**What the task asks**
The pictures do not belong in the copy. Restate all of the records word for word.

**Working data**
☆ ☆ ☆ ☆ ☆ ☆ ☆

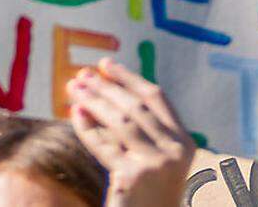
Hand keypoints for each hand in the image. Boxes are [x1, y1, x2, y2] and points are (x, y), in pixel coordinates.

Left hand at [66, 58, 194, 206]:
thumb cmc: (148, 194)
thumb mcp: (152, 158)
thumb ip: (138, 130)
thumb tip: (98, 90)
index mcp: (185, 142)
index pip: (156, 99)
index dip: (130, 78)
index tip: (106, 64)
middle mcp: (175, 151)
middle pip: (136, 106)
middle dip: (106, 87)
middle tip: (82, 74)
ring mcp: (156, 164)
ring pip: (119, 121)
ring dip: (93, 101)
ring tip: (73, 88)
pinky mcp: (134, 177)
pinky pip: (104, 144)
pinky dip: (87, 127)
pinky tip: (75, 114)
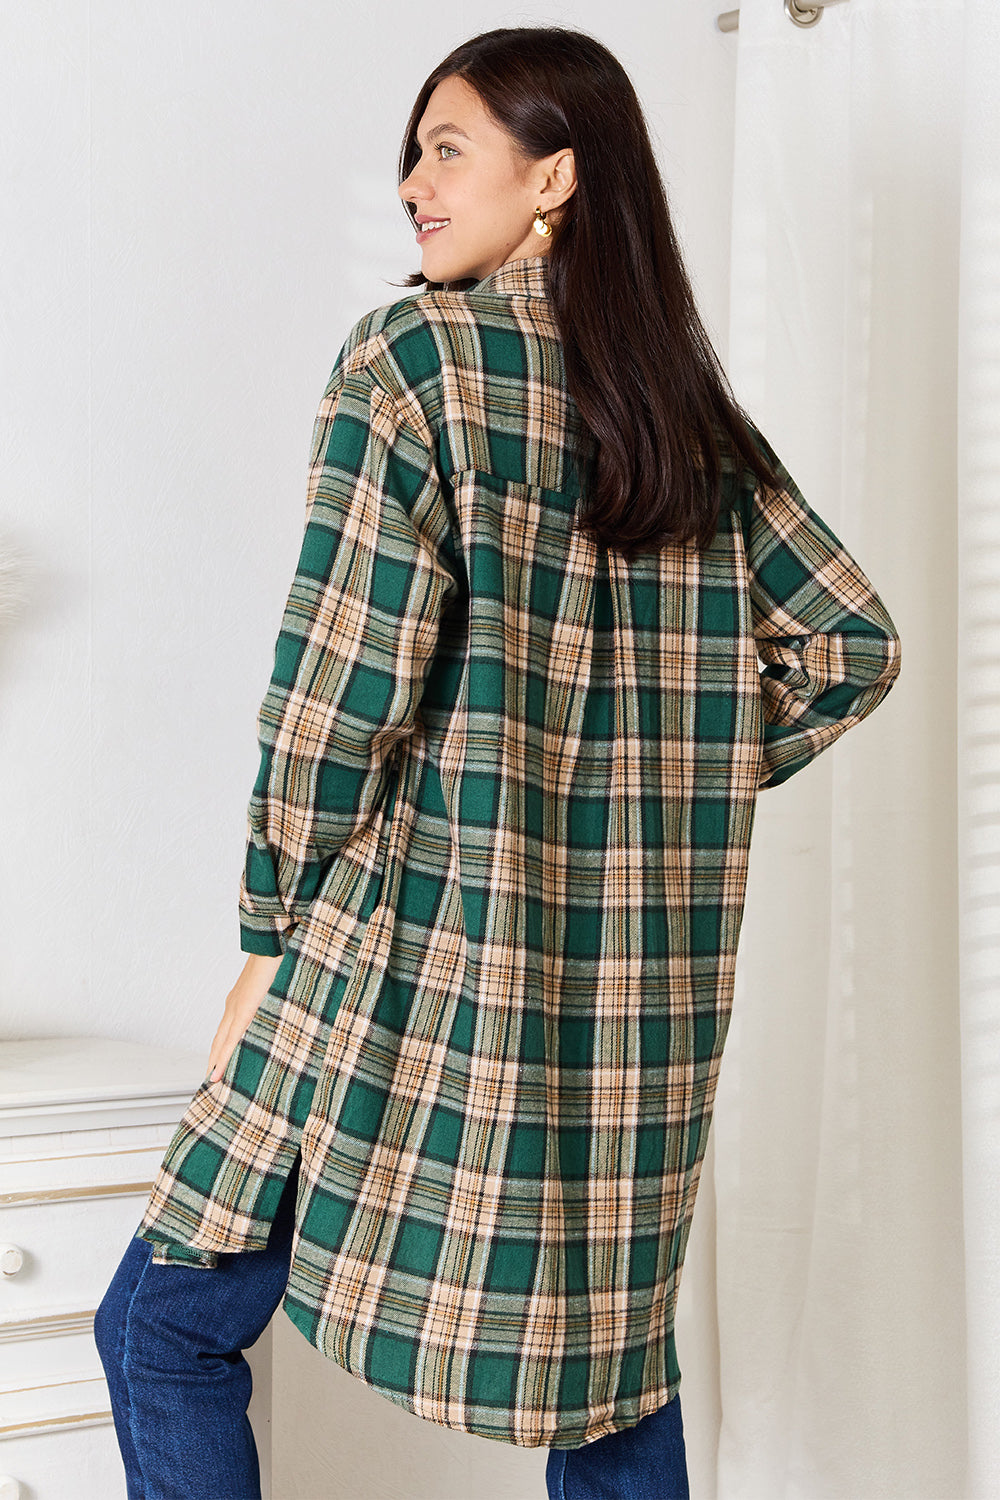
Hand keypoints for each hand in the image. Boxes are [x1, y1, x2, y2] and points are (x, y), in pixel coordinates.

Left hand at [207, 952, 283, 1082]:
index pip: (226, 1030)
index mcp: (240, 1000)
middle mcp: (233, 1006)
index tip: (219, 1064)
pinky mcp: (243, 1010)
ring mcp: (236, 1008)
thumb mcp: (275, 986)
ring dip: (216, 1063)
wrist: (274, 943)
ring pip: (221, 1043)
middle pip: (219, 1040)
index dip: (221, 1048)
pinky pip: (231, 1040)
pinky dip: (224, 1058)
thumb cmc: (278, 960)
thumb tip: (281, 1009)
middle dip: (215, 1061)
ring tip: (213, 1082)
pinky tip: (218, 1072)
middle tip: (212, 1081)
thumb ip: (274, 999)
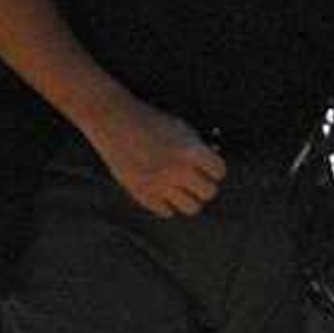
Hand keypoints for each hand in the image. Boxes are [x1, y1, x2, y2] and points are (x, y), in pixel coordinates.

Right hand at [85, 97, 227, 217]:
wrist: (114, 121)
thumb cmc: (151, 122)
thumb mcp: (182, 130)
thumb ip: (199, 150)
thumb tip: (214, 172)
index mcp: (190, 152)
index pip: (219, 172)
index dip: (215, 169)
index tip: (207, 167)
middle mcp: (176, 170)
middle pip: (209, 193)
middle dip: (205, 186)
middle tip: (196, 180)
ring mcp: (158, 184)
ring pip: (191, 208)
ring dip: (190, 198)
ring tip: (182, 189)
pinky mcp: (141, 193)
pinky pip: (166, 212)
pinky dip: (168, 204)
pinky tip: (163, 191)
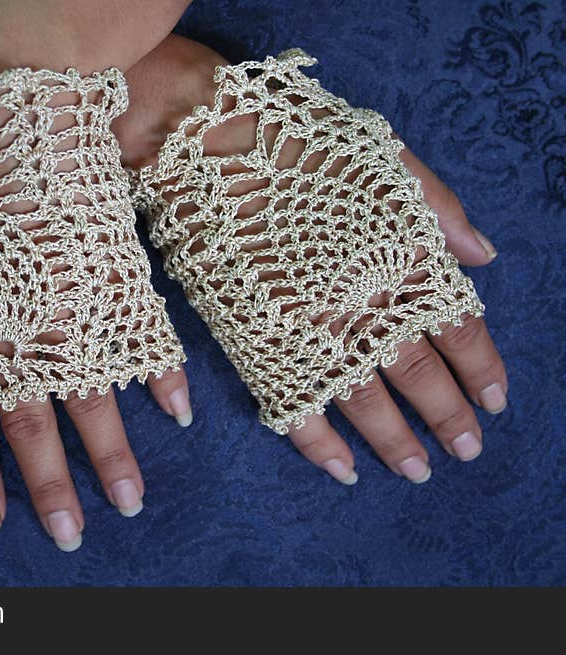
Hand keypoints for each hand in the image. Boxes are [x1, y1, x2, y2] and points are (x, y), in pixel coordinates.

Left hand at [0, 3, 192, 551]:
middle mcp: (14, 333)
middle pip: (34, 428)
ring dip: (112, 456)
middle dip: (53, 488)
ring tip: (128, 501)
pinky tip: (171, 415)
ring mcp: (69, 308)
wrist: (5, 95)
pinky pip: (140, 339)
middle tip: (72, 535)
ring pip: (93, 399)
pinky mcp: (111, 277)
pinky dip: (158, 378)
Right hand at [116, 35, 506, 483]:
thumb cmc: (293, 140)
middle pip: (417, 375)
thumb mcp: (380, 156)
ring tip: (417, 471)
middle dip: (447, 417)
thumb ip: (435, 207)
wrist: (203, 143)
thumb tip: (483, 259)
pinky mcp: (257, 342)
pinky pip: (293, 406)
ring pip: (362, 402)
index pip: (456, 327)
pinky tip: (342, 468)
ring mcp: (307, 328)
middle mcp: (359, 303)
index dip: (480, 368)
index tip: (495, 402)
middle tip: (465, 452)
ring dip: (394, 442)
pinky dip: (318, 444)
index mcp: (397, 258)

☆ ☆ ☆ ☆ ☆ ☆ ☆

**Output of the task**
Hand keypoints for each hand in the image. Boxes are [x1, y1, x2, y2] and points are (x, y), in pixel coordinates.

Left hand at [66, 58, 194, 206]:
thumb cmc: (148, 194)
thumb mcp: (152, 158)
thumb ip: (138, 130)
thumb tip: (98, 90)
index mcp: (185, 142)
index pip: (156, 99)
index dip: (130, 78)
index tip: (106, 64)
middle mcp: (175, 151)
middle pip: (136, 106)
middle dip: (106, 87)
middle tip: (82, 74)
ring mcp: (156, 164)
ring pip: (119, 121)
ring dip: (93, 101)
ring tip: (73, 88)
pinky mcp: (134, 177)
pinky pip: (104, 144)
pinky dip: (87, 127)
pinky tip: (75, 114)
Hand keypoints for each hand in the image. Boxes are [x1, y1, x2, y2] and points are (x, y), in pixel coordinates.

Left hand at [207, 952, 283, 1082]:
index pip: (226, 1030)
index mcp: (240, 1000)
middle mcp: (233, 1006)
index tip: (219, 1064)
pinky mcp: (243, 1010)
ring mcp: (236, 1008)
thumb mcp: (275, 986)
ring dip: (216, 1063)
wrist: (274, 943)
ring pip: (221, 1043)
middle pip: (219, 1040)
index dip: (221, 1048)
pinky pip: (231, 1040)
pinky dip: (224, 1058)
thumb cmc: (278, 960)
thumb tip: (281, 1009)
middle dip: (215, 1061)
ring tip: (213, 1082)
pinky tip: (218, 1072)
middle tip: (212, 1081)
thumb ip: (274, 999)
Hand keypoints for each hand in the image. Boxes are [x1, y1, x2, y2] and points are (x, y), in pixel coordinates.

Right hand at [85, 97, 227, 217]:
wrist: (114, 121)
thumb cmc: (151, 122)
thumb mcp: (182, 130)
thumb ip: (199, 150)
thumb tip: (214, 172)
index mcp: (190, 152)
index pip: (219, 172)
index dip: (215, 169)
index tip: (207, 167)
middle mcp: (176, 170)
middle pip: (209, 193)
middle dip: (205, 186)
middle tip: (196, 180)
ring mcp: (158, 184)
ring pip: (191, 208)
ring dip: (190, 198)
ring tip: (182, 189)
pinky mcp: (141, 193)
pinky pip: (166, 212)
pinky dip: (168, 204)
pinky tip: (163, 191)
Hand keypoints for each hand in the image. Boxes are [x1, y1, x2, y2] and points are (x, y), in pixel coordinates.

Left hand at [0, 3, 192, 551]:
middle mcp: (14, 333)
middle pip: (34, 428)
ring dip: (112, 456)
middle dip: (53, 488)
ring tip: (128, 501)
pinky tip: (171, 415)
ring mcp: (69, 308)
wrist: (5, 95)
pinky pip: (140, 339)
middle tip: (72, 535)
ring pip: (93, 399)
pinky mcp: (111, 277)
pinky dip: (158, 378)
Right hand at [116, 35, 506, 483]:
thumb cmc: (293, 140)
middle pip: (417, 375)
thumb mcp: (380, 156)
ring tip: (417, 471)
middle dip: (447, 417)
thumb ip: (435, 207)
wrist: (203, 143)
thumb tip: (483, 259)
pinky mcp: (257, 342)
pinky pip: (293, 406)
ring pip: (362, 402)
index pip: (456, 327)
pinky tip: (342, 468)
ring mcp: (307, 328)
middle mcp: (359, 303)
index dip: (480, 368)
index tip: (495, 402)
middle tip: (465, 452)
ring dip: (394, 442)
pinky dip: (318, 444)
index mcp: (397, 258)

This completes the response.